Single-Cell Omics Arena: A Benchmark Study for Large Language Models on Cell Type Annotation Using Single-Cell Data
Junhao Liu, Siwei Xu, Lei Zhang, Jing Zhang
TL;DR
The paper addresses automating cell type annotation in single-cell omics by benchmarking instruction-tuned LLMs on SOAR, a two-part dataset including SOAR-RNA for scRNA-seq and SOAR-MultiOmics for multiomics data. It introduces two zero-shot prompting strategies, including chain-of-thought, and a cross-modality alignment module to translate ATAC-seq to RNA-seq for LLM reasoning. Key findings show that open-source LLMs with CoT prompting can match or exceed domain-specific baselines without fine-tuning, and cross-modality translation enables effective multiomics annotation. This work highlights the potential of LLMs to automate complex genomics analyses and provides a foundation for broader omics benchmarks and retrieval-augmented strategies in cell type labeling.
Abstract
Over the past decade, the revolution in single-cell sequencing has enabled the simultaneous molecular profiling of various modalities across thousands of individual cells, allowing scientists to investigate the diverse functions of complex tissues and uncover underlying disease mechanisms.
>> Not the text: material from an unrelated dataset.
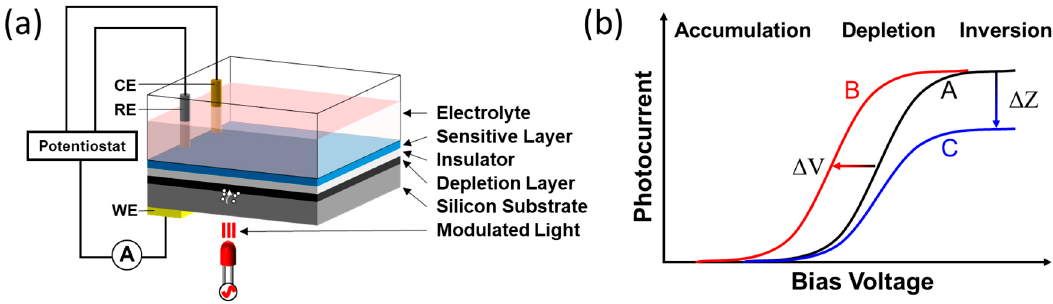
Figure 1. ( a ) Schematic of a typical LAPS set-up; ( b ) I-V curves representing the potential shift (LAPS) and impedance changes (SPIM).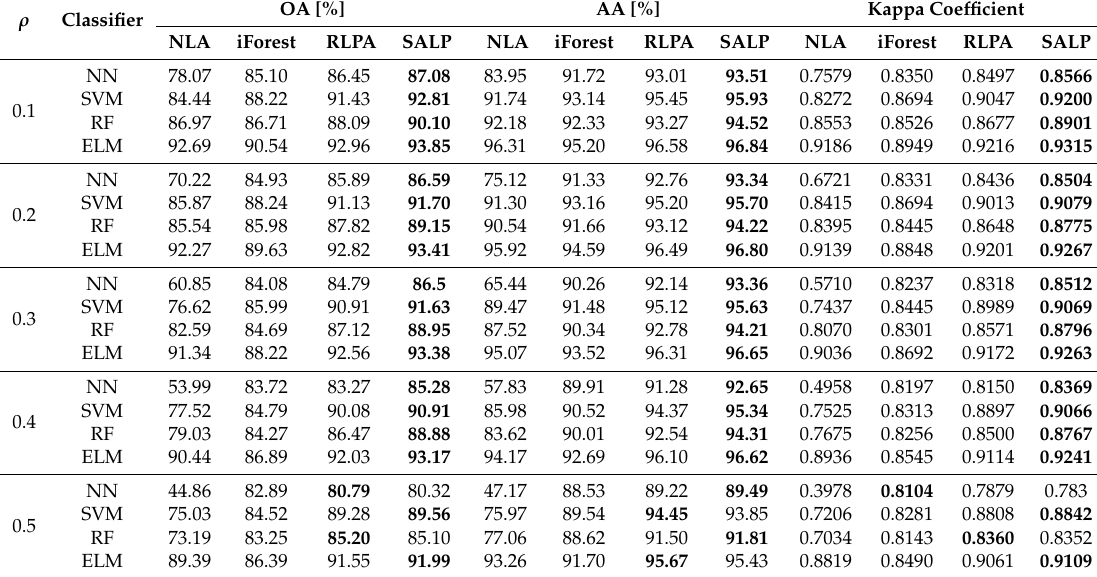
Table 2. Comparisons of baselines and SALP over four typical classifiers with the “random” Setting on the Salinas dataset. The best results are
Among all the analytical steps, assigning individual cells to specific types is fundamental for understanding cellular heterogeneity. However, this process is usually labor-intensive and requires extensive expert knowledge. Recent advances in large language models (LLMs) have demonstrated their ability to efficiently process and synthesize vast corpora of text to automatically extract essential biological knowledge, such as marker genes, potentially promoting more efficient and automated cell type annotations. To thoroughly evaluate the capability of modern instruction-tuned LLMs in automating the cell type identification process, we introduce SOAR, a comprehensive benchmarking study of LLMs for cell type annotation tasks in single-cell genomics. Specifically, we assess the performance of 8 instruction-tuned LLMs across 11 datasets, spanning multiple cell types and species. Our study explores the potential of LLMs to accurately classify and annotate cell types in single-cell RNA sequencing (scRNA-seq) data, while extending their application to multiomics data through cross-modality translation. Additionally, we evaluate the effectiveness of chain-of-thought (CoT) prompting techniques in generating detailed biological insights during the annotation process. The results demonstrate that LLMs can provide robust interpretations of single-cell data without requiring additional fine-tuning, advancing the automation of cell type annotation in genomics research.